Artogether believes that while single workshops might give teachers a glimpse of the power of drama and dance, ongoing training courses are needed to help teachers gain the skills to bring the arts into their classrooms. An additional challenge is that many of the tenants of arts education—such as the ability to listen, compromise, and work collaboratively—are concepts that aren’t a part of China’s traditional school system.
“[In drama] there is no certain answer, which isn’t like our education system, where we tell students the answer," says Su. “In drama, we find the answer together.” He explains that though traditional arts such as drawing and music might be taught in Chinese schools, the emphasis is on practicing the skills rather than “seeing creative things happen.”
Su and his colleague Lynn Zhang have created and delivered a series of overnight camps for children and their parents that immerse young people in creative activities such as role-play and movement. They are working on developing training courses and workshops for teachers, as a well as a site-specific performance for young audiences in the coming year.
During my time in China, I delivered a two-day workshop for twenty-seven participants with the help of my translator Lynn. Interestingly, it wasn’t just educators who came to learn about the possibilities of drama education, but office workers, academics, and even parents looking to engage their children in creative pursuits.
Together, we explored games, drama conventions and movement, with a focus on using sources as the basis for dramatic exploration. These sources included the pictures of Harris Burdick, maps, found objects, poetry and stories.
I’ve traveled to over twenty-five countries, and one of my greatest joys when traveling is to learn the traditional stories of a culture. When researching Chinese tales to explore in my workshop, I came across the dramatic and tragic story of Lady Meng Jiang, whose husband died building the Great Wall of China.
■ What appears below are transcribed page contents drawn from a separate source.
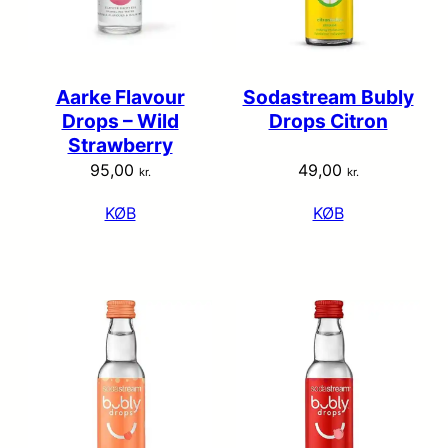
Aarke Flavour
Sodastream Bubly
Drops – Wild
Drops Citron
Strawberry
95,00
49,00
kr.
kr.
KØB
KØB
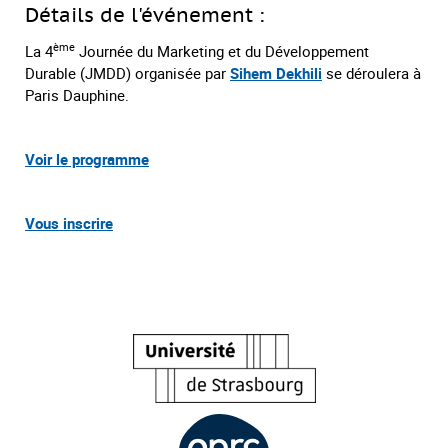
Détails de l'événement :
ème
La 4
Journée du Marketing et du Développement
Durable (JMDD) organisée par
Sihem Dekhili
se déroulera à
Paris Dauphine.
Voir le programme
Vous inscrire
Lady Meng Jiang’s story was well known by the workshop participants, but they were both surprised and delighted to explore its intricacies through dance, soundscapes, whole group role-play and more. China, like many countries, is inundated with popular Western stories and teachers often turn to these when creating lessons. “Today I’ve learned that I can use our own stories for creating drama,” said a kindergarten teacher at the end of our session.
My time in China confirmed a number of beliefs I hold dear; that there are passionate arts educators across the globe working to create innovative teaching environments; that anyone can be creative when given the freedom to do so; and that the arts hold tremendous power to inspire and connect people despite their differences. Thank you to Fresco Su and Lynn Zhang of Artogether for sharing their inspiring work with me and with CODE.